Invisible Victims MMIW
Crimes Canada Volume 15 By Katherine McCarthy
If you don’t know about the Missing and Murdered Indigenous Women Crisis in Canada, then this is a good book to get you up to relative speed. Again, this is dealing with the First Nation peoples here in Canada. Here is another aspect of Canada’s (current) History that not enough people know about.
At the start of the book you get a quick explanation of what Residential Schools, the Indian Act, the 60’s Scoop and Forced Sterilization that the Indigenous population of Canada has been dealing with. This truly is Canada’s dirty little secret it hides from much of the world.
The rest of the book is filled with real stories about women and their tragic deaths.
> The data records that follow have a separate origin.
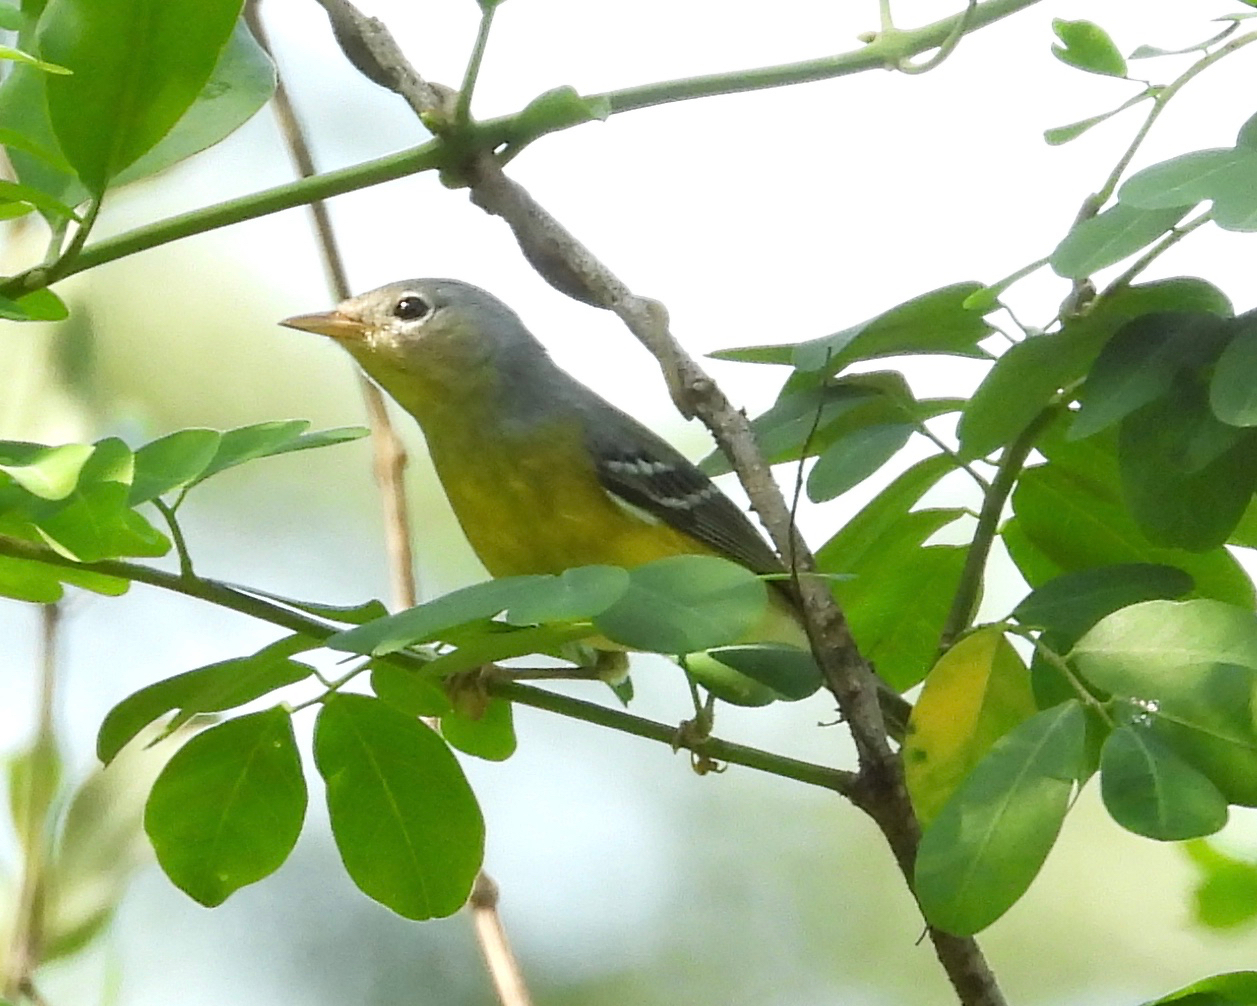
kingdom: Animalia
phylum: Chordata
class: Aves
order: Passeriformes
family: Parulidae
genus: Setophaga
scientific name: Setophaga magnolia
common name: Magnolia warbler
You’ll hear about many things from the Highway of Tears to the Pig Farmer.
I’ve driven the Highway of tears several times, with family, alone, in the day and after dark. I’m glad that there are now several shelters and webcams lining the highway. Making it a little bit more safe for travelers.
I also grew up hearing about Robert Pickton in the news. Middle school was when the story really broke and I watched the investigation updates in the morning with my mom as I got ready for school.
Every high school history class in Canada should be teaching it’s students about the history of the First Nations people of Canada. Not many people know about these things, and that is why the problem still exists today.
Before You Go
I hope you check out these books. It seems like all of these books have a serious tone to them, truly frightful at times. My Booky Wook has a lot of comedic style writings that would make it the easiest to laugh while reading. Say You’re One of Them I would re-read over and over, despite the fact that it makes me cry and my heart pound in sorrow.
As Long as the River Flows and Invisible Victims MMIW are to books that I highly recommend every Canadian to read. I will keep an eye out for more books that focus on similar aspects. I look forward to adding check them off my to read list, and hopefully add them to yours via our Rad Book Club.